The phonological loop rehearses information and consists of two parts; the phonological store and the articulatory control process. The capacity of the phonological loop was demonstrated by the following experiment (Baddeley et al., 1975). Participants were given lists of short words and long words to recall. They recalled more of the short words than the long words. The researchers found that the phonological loop can hold the number of items that can be said in about 2 seconds therefore since short words can be said in a shorter time than long words, more short words were recalled, This is known as the word-length effect.
The central executive controls all of working memory and it decides which particular store is needed and coordinates the retrieval of information from LTM.
There is evidence for working memory, for example the dual task hypothesis (Baddeley 1986). This study challenges the traditional view of STM and is evidence for multistore STM. He presented the participants with two tasks at one time (one digital and one reasoning). This made no difference and showed STM wasn’t full and that there must be separate stores.
Other evidence for the existence of working memory is that K.Fs visual store was unaffected, suggesting separate stores and the fact that the phonological loop only rehearses things is another criticism of Atkinson & Shiffrin (1968).
Short-term memory and long term memory have been seen as separate stores for over 100 years now, and although at the time Atkinson & Shiffrin’s multistore model of memory was seen as a major breakthrough in cognitive psychology, everyone now agrees with Baddeley.
0ther criticisms of the multistore model are that it is now seen as passive and simplistic whereas Baddeley’s working memory model is more complex.
Shallice & Warrington (1974) looked at K.F whose visual/acoustic encoding was having problems, but his semantic encoding was untouched.
Eysenck (1995) criticised ‘rehearsal’. He said that they were saying only things that are rehearsed could go into LTM. He said this isn’t the case. We are taking in stimuli from everywhere into the STM, not necessarily rehearsed, unless see life as one big rehearsal. He said very rarely in everyday life do we rehearse everything.

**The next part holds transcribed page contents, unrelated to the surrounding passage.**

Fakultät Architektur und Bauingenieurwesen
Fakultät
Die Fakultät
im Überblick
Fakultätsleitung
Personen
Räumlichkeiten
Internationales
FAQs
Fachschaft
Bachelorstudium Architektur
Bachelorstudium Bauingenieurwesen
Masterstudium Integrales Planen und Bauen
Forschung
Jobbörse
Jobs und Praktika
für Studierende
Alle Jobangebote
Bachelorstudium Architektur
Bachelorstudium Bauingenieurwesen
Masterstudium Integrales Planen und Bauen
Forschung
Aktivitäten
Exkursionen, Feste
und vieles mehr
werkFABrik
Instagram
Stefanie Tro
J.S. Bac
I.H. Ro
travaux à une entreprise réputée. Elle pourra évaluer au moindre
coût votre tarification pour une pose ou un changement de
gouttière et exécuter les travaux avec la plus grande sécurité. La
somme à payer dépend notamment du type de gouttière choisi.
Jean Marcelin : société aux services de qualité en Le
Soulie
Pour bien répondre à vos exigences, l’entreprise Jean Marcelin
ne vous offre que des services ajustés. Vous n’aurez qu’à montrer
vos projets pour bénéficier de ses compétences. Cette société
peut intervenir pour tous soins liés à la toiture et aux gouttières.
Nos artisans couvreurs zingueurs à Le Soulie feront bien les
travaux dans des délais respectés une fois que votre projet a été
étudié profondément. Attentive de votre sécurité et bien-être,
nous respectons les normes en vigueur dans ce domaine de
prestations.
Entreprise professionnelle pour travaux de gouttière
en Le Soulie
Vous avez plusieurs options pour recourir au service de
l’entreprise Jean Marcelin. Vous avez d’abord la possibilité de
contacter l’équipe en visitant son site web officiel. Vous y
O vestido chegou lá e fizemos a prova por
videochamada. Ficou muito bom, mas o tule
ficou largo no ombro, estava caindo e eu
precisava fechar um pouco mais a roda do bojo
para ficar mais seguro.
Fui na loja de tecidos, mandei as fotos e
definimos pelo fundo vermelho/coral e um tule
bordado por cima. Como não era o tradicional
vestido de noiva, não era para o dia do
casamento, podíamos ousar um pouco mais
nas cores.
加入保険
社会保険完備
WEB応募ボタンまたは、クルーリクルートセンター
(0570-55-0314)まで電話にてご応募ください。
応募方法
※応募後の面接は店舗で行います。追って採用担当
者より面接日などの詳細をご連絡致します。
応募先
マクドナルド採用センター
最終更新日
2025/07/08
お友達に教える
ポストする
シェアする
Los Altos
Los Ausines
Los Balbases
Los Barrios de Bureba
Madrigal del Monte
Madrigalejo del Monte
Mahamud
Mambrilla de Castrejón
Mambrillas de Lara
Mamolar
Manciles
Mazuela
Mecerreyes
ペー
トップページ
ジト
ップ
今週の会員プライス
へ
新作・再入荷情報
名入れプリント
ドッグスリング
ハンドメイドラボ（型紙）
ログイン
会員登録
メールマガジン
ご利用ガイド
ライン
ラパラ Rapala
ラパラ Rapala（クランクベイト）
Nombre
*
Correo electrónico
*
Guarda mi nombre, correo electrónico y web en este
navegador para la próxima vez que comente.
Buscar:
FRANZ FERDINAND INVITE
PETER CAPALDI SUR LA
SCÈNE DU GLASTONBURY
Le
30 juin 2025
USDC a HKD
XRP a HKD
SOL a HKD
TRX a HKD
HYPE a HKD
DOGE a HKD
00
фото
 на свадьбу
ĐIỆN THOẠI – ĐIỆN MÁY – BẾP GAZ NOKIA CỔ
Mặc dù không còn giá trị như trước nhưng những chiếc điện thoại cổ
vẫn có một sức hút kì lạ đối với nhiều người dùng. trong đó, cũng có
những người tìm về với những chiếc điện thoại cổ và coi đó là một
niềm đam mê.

Baddeley and Hitch also ignored the influence of LTM on STM (Van de Goot 1966). Also the multistore model is seen as limited in explanatory power when compared with other models such as the working memory model.
Over the years the views on the models of memory and the actual models of memory themselves have gradually and sometimes greatly changed. Who knows what the future holds for the study and analysis of memory? Another model could be introduced or one could be ruled out completely, we will just have to wait and see.